» **DIRECTIONS**:
Please reproduce the Ansible troubleshooting guide below word for word, starting with "Troubleshooting Ansible: Common" and going on through "-vv, -vvv, -vvvv)".

» **EXCERPT**:
^^^^^^^^^^^^^^^^

Troubleshooting Ansible: Common Errors and Solutions
Teach me Ansible |
2025-02-08 |
26 min read
Struggling with Ansible errors? This comprehensive troubleshooting guide covers the most common problems, their causes, and proven solutions. Learn debugging techniques that will save you hours of frustration.
Essential Debugging Tools
Verbose Output (-v, -vv, -vvv, -vvvv)
Increase verbosity to see what Ansible is doing:
# Basic verbosity
ansible-playbook site.yml -v
# More detail (shows task results)
ansible-playbook site.yml -vv
# Connection debugging
ansible-playbook site.yml -vvv
# Full debug (includes internal Ansible details)
ansible-playbook site.yml -vvvv
Check Mode (Dry Run)
# Preview changes without applying them
ansible-playbook site.yml --check
# Combine with diff to see what would change
ansible-playbook site.yml --check --diff
Syntax Checking
# Check playbook syntax
ansible-playbook site.yml --syntax-check
# Check role syntax
ansible-playbook tests/test.yml --syntax-check
# Validate YAML
yamllint playbook.yml
List Tasks and Hosts
# List all tasks that would execute
ansible-playbook site.yml --list-tasks
# List all hosts in inventory
ansible-playbook site.yml --list-hosts
# List all tags
ansible-playbook site.yml --list-tags
Common Error #1: "Failed to connect to the host via ssh"
Error Message:
fatal: [webserver1]: UNREACHABLE! => {
"changed": false,
"msg": "Failed to connect to the host via ssh",
"unreachable": true
}
Causes and Solutions:
1. SSH Key Not Configured
# Test SSH connection manually
ssh user@webserver1
# Copy SSH key to remote host
ssh-copy-id user@webserver1
# Or specify SSH key in inventory
[webservers]
webserver1 ansible_ssh_private_key_file=~/.ssh/id_rsa
2. Wrong Username
# Specify correct user in playbook
- hosts: webservers
remote_user: ubuntu
# or
ansible_user: ubuntu
# Or in inventory
[webservers]
webserver1 ansible_user=ubuntu
3. SSH Port Not Default
# inventory.ini
[webservers]
webserver1 ansible_port=2222
4. Host Key Verification Failed
# Add to ansible.cfg
[defaults]
host_key_checking = False
# Or add host to known_hosts
ssh-keyscan webserver1 >> ~/.ssh/known_hosts
Common Error #2: "MODULE FAILURE"

^^^^^^^^^^^^^^^^

» **AVAILABLE DATA**:
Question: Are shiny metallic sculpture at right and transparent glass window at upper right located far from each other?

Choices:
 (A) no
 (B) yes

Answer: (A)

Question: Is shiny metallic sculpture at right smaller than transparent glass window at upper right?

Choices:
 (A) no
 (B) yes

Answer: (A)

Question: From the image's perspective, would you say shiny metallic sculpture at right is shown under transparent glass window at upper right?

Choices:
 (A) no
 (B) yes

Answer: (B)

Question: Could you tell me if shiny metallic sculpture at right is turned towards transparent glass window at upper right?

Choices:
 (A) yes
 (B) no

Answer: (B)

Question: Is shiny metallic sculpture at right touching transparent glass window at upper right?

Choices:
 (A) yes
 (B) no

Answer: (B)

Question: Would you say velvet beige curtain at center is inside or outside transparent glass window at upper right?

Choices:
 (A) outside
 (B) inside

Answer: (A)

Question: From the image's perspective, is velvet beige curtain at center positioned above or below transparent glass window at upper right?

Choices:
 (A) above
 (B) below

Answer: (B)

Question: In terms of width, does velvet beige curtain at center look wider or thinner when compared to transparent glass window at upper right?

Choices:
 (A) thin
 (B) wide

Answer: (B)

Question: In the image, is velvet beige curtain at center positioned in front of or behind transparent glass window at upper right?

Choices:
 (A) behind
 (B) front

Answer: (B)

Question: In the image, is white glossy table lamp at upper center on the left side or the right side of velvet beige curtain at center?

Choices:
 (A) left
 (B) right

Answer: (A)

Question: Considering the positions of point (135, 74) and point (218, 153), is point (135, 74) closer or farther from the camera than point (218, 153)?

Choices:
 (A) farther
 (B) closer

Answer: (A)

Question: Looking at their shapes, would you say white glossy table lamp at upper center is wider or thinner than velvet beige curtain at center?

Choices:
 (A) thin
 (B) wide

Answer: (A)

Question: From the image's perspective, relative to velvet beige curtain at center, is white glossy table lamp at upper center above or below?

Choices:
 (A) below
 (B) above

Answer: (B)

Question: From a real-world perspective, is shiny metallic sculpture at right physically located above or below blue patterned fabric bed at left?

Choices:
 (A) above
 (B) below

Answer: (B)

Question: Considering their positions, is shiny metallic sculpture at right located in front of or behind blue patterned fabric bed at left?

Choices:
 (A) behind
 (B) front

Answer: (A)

^^^^^^^^^^^^^^^^

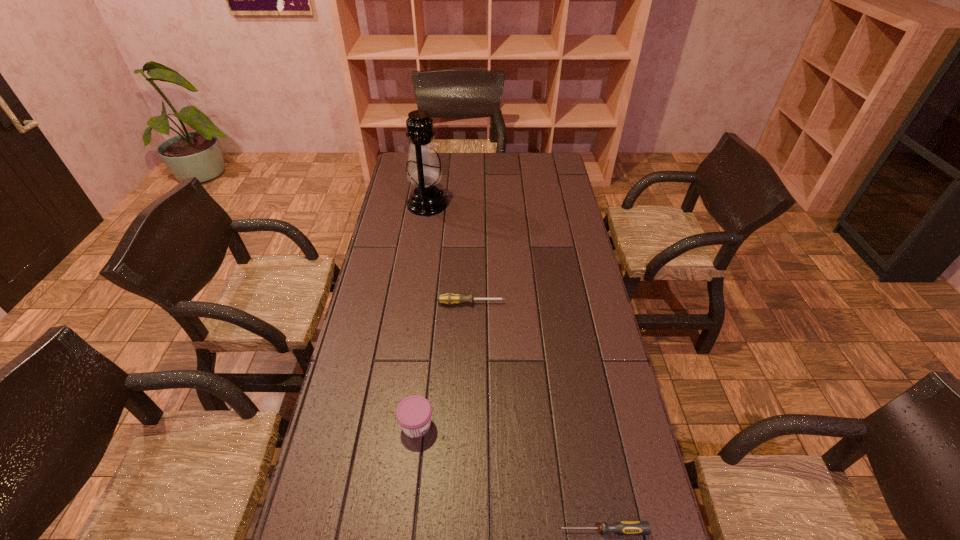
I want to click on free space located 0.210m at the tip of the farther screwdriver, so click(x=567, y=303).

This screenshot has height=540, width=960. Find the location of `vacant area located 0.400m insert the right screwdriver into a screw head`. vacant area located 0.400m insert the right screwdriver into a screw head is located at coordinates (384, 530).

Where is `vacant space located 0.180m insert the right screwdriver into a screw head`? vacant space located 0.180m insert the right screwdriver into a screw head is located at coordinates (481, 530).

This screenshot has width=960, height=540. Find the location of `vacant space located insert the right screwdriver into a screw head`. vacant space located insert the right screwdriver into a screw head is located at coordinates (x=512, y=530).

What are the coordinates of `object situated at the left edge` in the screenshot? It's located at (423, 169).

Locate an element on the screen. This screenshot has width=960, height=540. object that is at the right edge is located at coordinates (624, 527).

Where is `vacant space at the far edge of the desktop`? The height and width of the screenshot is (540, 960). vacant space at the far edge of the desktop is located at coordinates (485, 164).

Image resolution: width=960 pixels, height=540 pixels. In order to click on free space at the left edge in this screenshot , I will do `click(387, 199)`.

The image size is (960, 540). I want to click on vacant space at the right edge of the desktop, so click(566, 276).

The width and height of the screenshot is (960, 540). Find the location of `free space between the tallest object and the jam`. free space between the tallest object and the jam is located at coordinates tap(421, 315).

^^^^^^^^^^^^^^^^

» **RESPONSE AREA**:
Troubleshooting Ansible: Common Errors and Solutions
Teach me Ansible |
2025-02-08 |
26 min read
Struggling with Ansible errors? This comprehensive troubleshooting guide covers the most common problems, their causes, and proven solutions. Learn debugging techniques that will save you hours of frustration.
Essential Debugging Tools
Verbose Output (-v, -vv, -vvv, -vvvv)